• _Human keypoint data_:
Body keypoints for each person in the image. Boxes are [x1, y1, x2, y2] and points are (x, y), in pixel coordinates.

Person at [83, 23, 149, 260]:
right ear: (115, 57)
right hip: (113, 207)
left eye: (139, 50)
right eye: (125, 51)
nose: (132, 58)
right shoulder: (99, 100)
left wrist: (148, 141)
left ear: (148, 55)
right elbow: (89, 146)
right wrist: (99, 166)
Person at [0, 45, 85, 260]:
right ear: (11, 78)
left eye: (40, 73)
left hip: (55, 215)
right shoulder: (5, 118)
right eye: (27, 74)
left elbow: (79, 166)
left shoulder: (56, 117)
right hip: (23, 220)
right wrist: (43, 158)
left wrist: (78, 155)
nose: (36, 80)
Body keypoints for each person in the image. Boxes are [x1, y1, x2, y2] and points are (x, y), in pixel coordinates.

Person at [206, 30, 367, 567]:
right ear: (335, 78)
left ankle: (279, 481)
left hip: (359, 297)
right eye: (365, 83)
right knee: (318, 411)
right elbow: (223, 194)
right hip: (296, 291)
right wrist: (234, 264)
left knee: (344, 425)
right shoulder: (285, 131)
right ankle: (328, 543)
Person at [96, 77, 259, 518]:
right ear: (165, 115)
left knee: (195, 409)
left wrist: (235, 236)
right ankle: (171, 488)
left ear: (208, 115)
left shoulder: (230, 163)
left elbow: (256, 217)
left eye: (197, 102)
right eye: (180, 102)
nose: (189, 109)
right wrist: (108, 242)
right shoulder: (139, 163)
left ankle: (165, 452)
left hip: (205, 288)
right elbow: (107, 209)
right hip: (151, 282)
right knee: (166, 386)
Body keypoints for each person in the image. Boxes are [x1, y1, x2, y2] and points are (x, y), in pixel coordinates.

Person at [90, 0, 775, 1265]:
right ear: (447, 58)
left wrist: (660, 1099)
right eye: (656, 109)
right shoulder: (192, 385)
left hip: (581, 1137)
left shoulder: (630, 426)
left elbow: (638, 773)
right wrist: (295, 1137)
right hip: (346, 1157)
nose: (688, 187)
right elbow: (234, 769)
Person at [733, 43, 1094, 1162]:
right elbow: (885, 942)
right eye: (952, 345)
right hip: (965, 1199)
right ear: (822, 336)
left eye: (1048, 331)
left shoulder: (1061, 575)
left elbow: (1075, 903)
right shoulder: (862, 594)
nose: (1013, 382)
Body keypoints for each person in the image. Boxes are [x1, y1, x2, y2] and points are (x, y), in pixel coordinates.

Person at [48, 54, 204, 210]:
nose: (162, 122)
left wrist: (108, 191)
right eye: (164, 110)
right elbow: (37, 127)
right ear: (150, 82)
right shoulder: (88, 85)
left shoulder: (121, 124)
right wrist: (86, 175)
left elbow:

• _WHAT NEEDS TO BE DONE_:
Set down the records again verbatim, so that each word stays as it is.

• _YOUR SOLUTION_:
Body keypoints for each person in the image. Boxes are [x1, y1, x2, y2] and points are (x, y), in pixel coordinates.

Person at [83, 23, 149, 260]:
right ear: (115, 57)
right hip: (113, 207)
left eye: (139, 50)
right eye: (125, 51)
nose: (132, 58)
right shoulder: (99, 100)
left wrist: (148, 141)
left ear: (148, 55)
right elbow: (89, 146)
right wrist: (99, 166)
Person at [0, 45, 85, 260]:
right ear: (11, 78)
left eye: (40, 73)
left hip: (55, 215)
right shoulder: (5, 118)
right eye: (27, 74)
left elbow: (79, 166)
left shoulder: (56, 117)
right hip: (23, 220)
right wrist: (43, 158)
left wrist: (78, 155)
nose: (36, 80)
Body keypoints for each person in the image. Boxes are [x1, y1, x2, y2] and points are (x, y), in pixel coordinates.

Person at [206, 30, 367, 567]:
right ear: (335, 78)
left ankle: (279, 481)
left hip: (359, 297)
right eye: (365, 83)
right knee: (318, 411)
right elbow: (223, 194)
right hip: (296, 291)
right wrist: (234, 264)
left knee: (344, 425)
right shoulder: (285, 131)
right ankle: (328, 543)
Person at [96, 77, 259, 518]:
right ear: (165, 115)
left knee: (195, 409)
left wrist: (235, 236)
right ankle: (171, 488)
left ear: (208, 115)
left shoulder: (230, 163)
left elbow: (256, 217)
left eye: (197, 102)
right eye: (180, 102)
nose: (189, 109)
right wrist: (108, 242)
right shoulder: (139, 163)
left ankle: (165, 452)
left hip: (205, 288)
right elbow: (107, 209)
right hip: (151, 282)
right knee: (166, 386)
Body keypoints for each person in the image. Boxes are [x1, y1, x2, y2] and points are (x, y), in pixel coordinates.

Person at [90, 0, 775, 1265]:
right ear: (447, 58)
left wrist: (660, 1099)
right eye: (656, 109)
right shoulder: (192, 385)
left hip: (581, 1137)
left shoulder: (630, 426)
left elbow: (638, 773)
right wrist: (295, 1137)
right hip: (346, 1157)
nose: (688, 187)
right elbow: (234, 769)
Person at [733, 43, 1094, 1162]:
right elbow: (885, 942)
right eye: (952, 345)
right hip: (965, 1199)
right ear: (822, 336)
left eye: (1048, 331)
left shoulder: (1061, 575)
left elbow: (1075, 903)
right shoulder: (862, 594)
nose: (1013, 382)
Body keypoints for each person in the image. Boxes are [x1, y1, x2, y2] and points are (x, y), in pixel coordinates.

Person at [48, 54, 204, 210]:
nose: (162, 122)
left wrist: (108, 191)
right eye: (164, 110)
right elbow: (37, 127)
right ear: (150, 82)
right shoulder: (88, 85)
left shoulder: (121, 124)
right wrist: (86, 175)
left elbow:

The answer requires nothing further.